BEGIN RECORD EXTRACTS

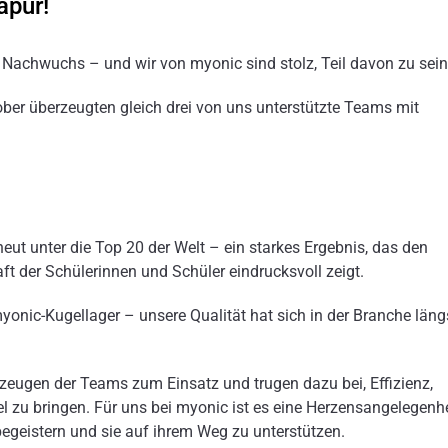
apur!
n Nachwuchs – und wir von myonic sind stolz, Teil davon zu sein
er überzeugten gleich drei von uns unterstützte Teams mit
eut unter die Top 20 der Welt – ein starkes Ergebnis, das den
t der Schülerinnen und Schüler eindrucksvoll zeigt.
yonic-Kugellager – unsere Qualität hat sich in der Branche läng
zeugen der Teams zum Einsatz und trugen dazu bei, Effizienz,
l zu bringen. Für uns bei myonic ist es eine Herzensangelegenhe
egeistern und sie auf ihrem Weg zu unterstützen.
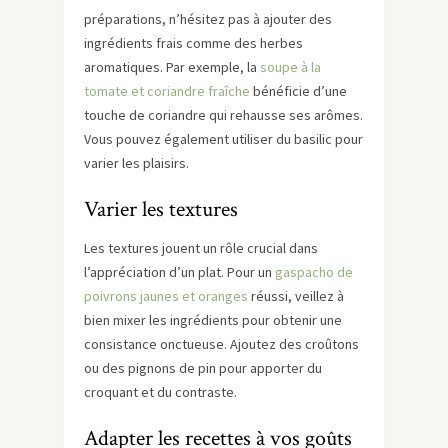
préparations, n’hésitez pas à ajouter des
ingrédients frais comme des herbes
aromatiques. Par exemple, la
soupe à la
tomate et coriandre fraîche
bénéficie d’une
touche de coriandre qui rehausse ses arômes.
Vous pouvez également utiliser du basilic pour
varier les plaisirs.
Varier les textures
Les textures jouent un rôle crucial dans
l’appréciation d’un plat. Pour un
gaspacho de
poivrons jaunes et oranges
réussi, veillez à
bien mixer les ingrédients pour obtenir une
consistance onctueuse. Ajoutez des croûtons
ou des pignons de pin pour apporter du
croquant et du contraste.
Adapter les recettes à vos goûts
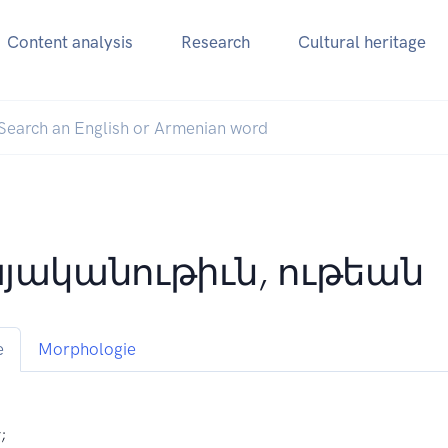
Content analysis
Research
Cultural heritage
յականութիւն, ութեան
e
Morphologie
;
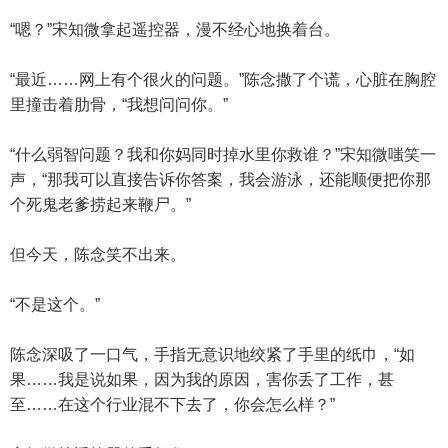
“嗯？”宋知微拿起遥控器，漫不经心地换着台。
“最近……网上有个很火的问题。”陈念撒了个谎，心脏在胸腔
里撞击着肋骨，“我想问问你。”
“什么弱智问题？我和你妈同时掉水里你救谁？”宋知微嗤笑一
声，“那我可以直接告诉你答案，我会游泳，还能顺便把你那
个死鬼老爹捞起来鞭尸。”
但今天，陈念笑不出来。
“不是这个。”
陈念深吸了一口气，手指无意识地绞紧了手里的纸巾，“如
果……我是说如果，因为我的原因，害你丢了工作，甚
至……在这个行业混不下去了，你会怎么样？”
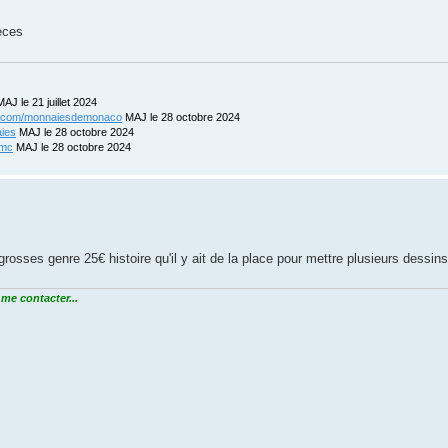
èces
AJ le 21 juillet 2024
ix.com/monnaiesdemonaco
MAJ le 28 octobre 2024
aies
MAJ le 28 octobre 2024
-mc
MAJ le 28 octobre 2024
grosses genre 25€ histoire qu'il y ait de la place pour mettre plusieurs dessins
me contacter...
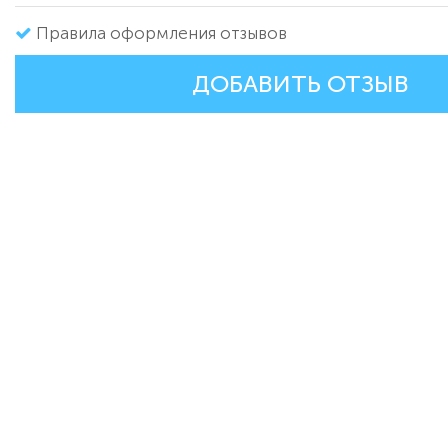
Правила оформления отзывов
ДОБАВИТЬ ОТЗЫВ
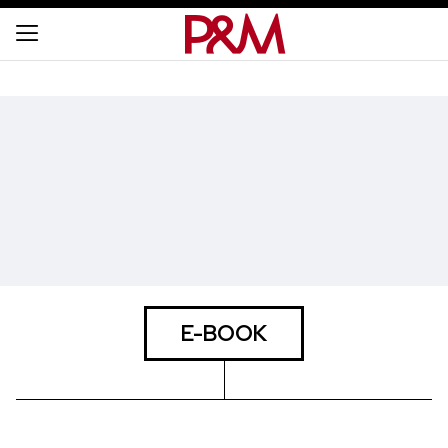
E-BOOK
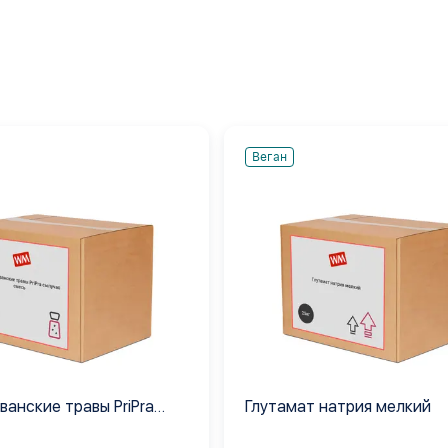
Веган
ванские травы PriPra
Глутамат натрия мелкий
смесь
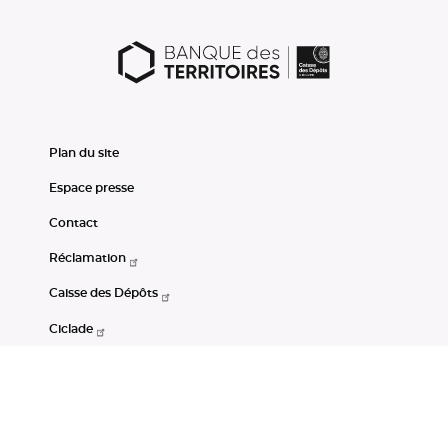
Plan du site
Espace presse
Contact
Réclamation
Caisse des Dépôts
Ciclade
CDC-Net
Consignations
Portail Open Data CDC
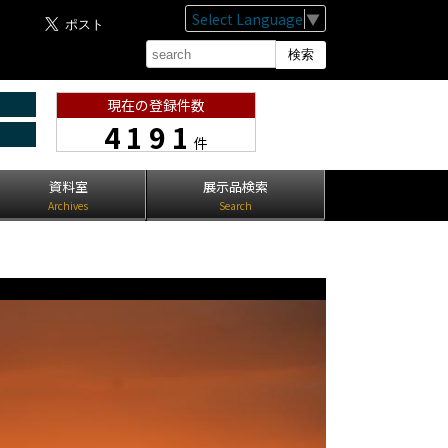
Select Language
▼
現在の登録件数
4191
件
資料室
展示品検索
Archives
Search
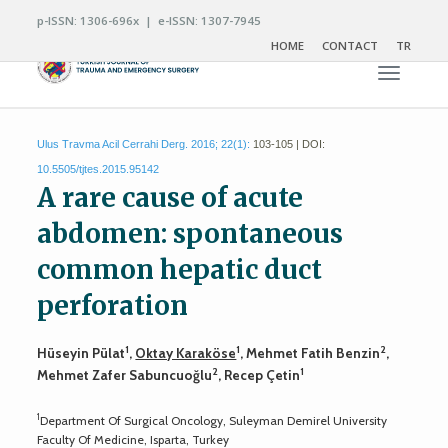
p-ISSN: 1306-696x | e-ISSN: 1307-7945
HOME
CONTACT
TR
Toggle n
Ulus Travma Acil Cerrahi Derg. 2016; 22(1):
103-105 | DOI:
10.5505/tjtes.2015.95142
A rare cause of acute
abdomen: spontaneous
common hepatic duct
perforation
1
1
2
Hüseyin Pülat
,
Oktay Karaköse
, Mehmet Fatih Benzin
,
2
1
Mehmet Zafer Sabuncuoğlu
, Recep Çetin
1
Department Of Surgical Oncology, Suleyman Demirel University
Faculty Of Medicine, Isparta, Turkey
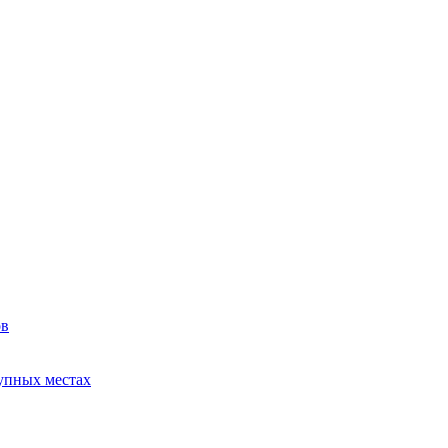
ов
упных местах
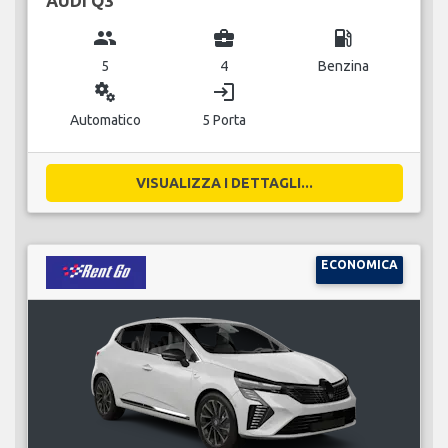
AUDI Q3
group
business_center
local_gas_station
5
4
Benzina
miscellaneous_services
login
Automatico
5 Porta
VISUALIZZA I DETTAGLI...
ECONOMICA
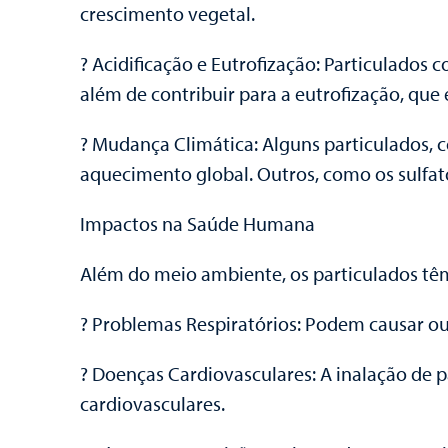
crescimento vegetal.
? Acidificação e Eutrofização: Particulados
além de contribuir para a eutrofização, que
? Mudança Climática: Alguns particulados, 
aquecimento global. Outros, como os sulfatos
Impactos na Saúde Humana
Além do meio ambiente, os particulados tê
? Problemas Respiratórios: Podem causar ou
? Doenças Cardiovasculares: A inalação de p
cardiovasculares.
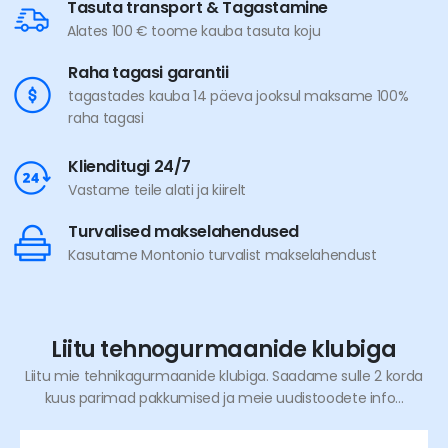
Tasuta transport & Tagastamine
Alates 100 € toome kauba tasuta koju
Raha tagasi garantii
tagastades kauba 14 päeva jooksul maksame 100%
raha tagasi
Klienditugi 24/7
Vastame teile alati ja kiirelt
Turvalised makselahendused
Kasutame Montonio turvalist makselahendust
Liitu tehnogurmaanide klubiga
Liitu mie tehnikagurmaanide klubiga. Saadame sulle 2 korda
kuus parimad pakkumised ja meie uudistoodete info...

END RECORD EXTRACTS

> TASK INSTRUCTIONS
Copy out the text under every item above, line for line and unchanged, leaving out the pictures.

> OUTPUT FOR THIS EXERCISE
apur!
n Nachwuchs – und wir von myonic sind stolz, Teil davon zu sein
er überzeugten gleich drei von uns unterstützte Teams mit
eut unter die Top 20 der Welt – ein starkes Ergebnis, das den
t der Schülerinnen und Schüler eindrucksvoll zeigt.
yonic-Kugellager – unsere Qualität hat sich in der Branche läng
zeugen der Teams zum Einsatz und trugen dazu bei, Effizienz,
l zu bringen. Für uns bei myonic ist es eine Herzensangelegenhe
egeistern und sie auf ihrem Weg zu unterstützen.
préparations, n’hésitez pas à ajouter des
ingrédients frais comme des herbes
aromatiques. Par exemple, la
soupe à la
tomate et coriandre fraîche
bénéficie d’une
touche de coriandre qui rehausse ses arômes.
Vous pouvez également utiliser du basilic pour
varier les plaisirs.
Varier les textures
Les textures jouent un rôle crucial dans
l’appréciation d’un plat. Pour un
gaspacho de
poivrons jaunes et oranges
réussi, veillez à
bien mixer les ingrédients pour obtenir une
consistance onctueuse. Ajoutez des croûtons
ou des pignons de pin pour apporter du
croquant et du contraste.
Adapter les recettes à vos goûts
Content analysis
Research
Cultural heritage
յականութիւն, ութեան
e
Morphologie
;
“嗯？”宋知微拿起遥控器，漫不经心地换着台。
“最近……网上有个很火的问题。”陈念撒了个谎，心脏在胸腔
里撞击着肋骨，“我想问问你。”
“什么弱智问题？我和你妈同时掉水里你救谁？”宋知微嗤笑一
声，“那我可以直接告诉你答案，我会游泳，还能顺便把你那
个死鬼老爹捞起来鞭尸。”
但今天，陈念笑不出来。
“不是这个。”
陈念深吸了一口气，手指无意识地绞紧了手里的纸巾，“如
果……我是说如果，因为我的原因，害你丢了工作，甚
至……在这个行业混不下去了，你会怎么样？”
èces
AJ le 21 juillet 2024
ix.com/monnaiesdemonaco
MAJ le 28 octobre 2024
aies
MAJ le 28 octobre 2024
-mc
MAJ le 28 octobre 2024
grosses genre 25€ histoire qu'il y ait de la place pour mettre plusieurs dessins
me contacter...
Правила оформления отзывов
ДОБАВИТЬ ОТЗЫВ
E-BOOK
Веган
ванские травы PriPra
Глутамат натрия мелкий
смесь
Plan du site
Espace presse
Contact
Réclamation
Caisse des Dépôts
Ciclade
CDC-Net
Consignations
Portail Open Data CDC
Select Language
▼
現在の登録件数
4191
件
資料室
展示品検索
Archives
Search
p-ISSN: 1306-696x | e-ISSN: 1307-7945
HOME
CONTACT
TR
Toggle n
Ulus Travma Acil Cerrahi Derg. 2016; 22(1):
103-105 | DOI:
10.5505/tjtes.2015.95142
A rare cause of acute
abdomen: spontaneous
common hepatic duct
perforation
1
1
2
Hüseyin Pülat
,
Oktay Karaköse
, Mehmet Fatih Benzin
,
2
1
Mehmet Zafer Sabuncuoğlu
, Recep Çetin
1
Department Of Surgical Oncology, Suleyman Demirel University
Faculty Of Medicine, Isparta, Turkey
ов
упных местах
AUDI Q3
group
business_center
local_gas_station
5
4
Benzina
miscellaneous_services
login
Automatico
5 Porta
VISUALIZZA I DETTAGLI...
ECONOMICA
crescimento vegetal.
? Acidificação e Eutrofização: Particulados
além de contribuir para a eutrofização, que
? Mudança Climática: Alguns particulados, 
aquecimento global. Outros, como os sulfatos
Impactos na Saúde Humana
Além do meio ambiente, os particulados tê
? Problemas Respiratórios: Podem causar ou
? Doenças Cardiovasculares: A inalação de p
cardiovasculares.
Tasuta transport & Tagastamine
Alates 100 € toome kauba tasuta koju
Raha tagasi garantii
tagastades kauba 14 päeva jooksul maksame 100%
raha tagasi
Klienditugi 24/7
Vastame teile alati ja kiirelt
Turvalised makselahendused
Kasutame Montonio turvalist makselahendust
Liitu tehnogurmaanide klubiga
Liitu mie tehnikagurmaanide klubiga. Saadame sulle 2 korda
kuus parimad pakkumised ja meie uudistoodete info...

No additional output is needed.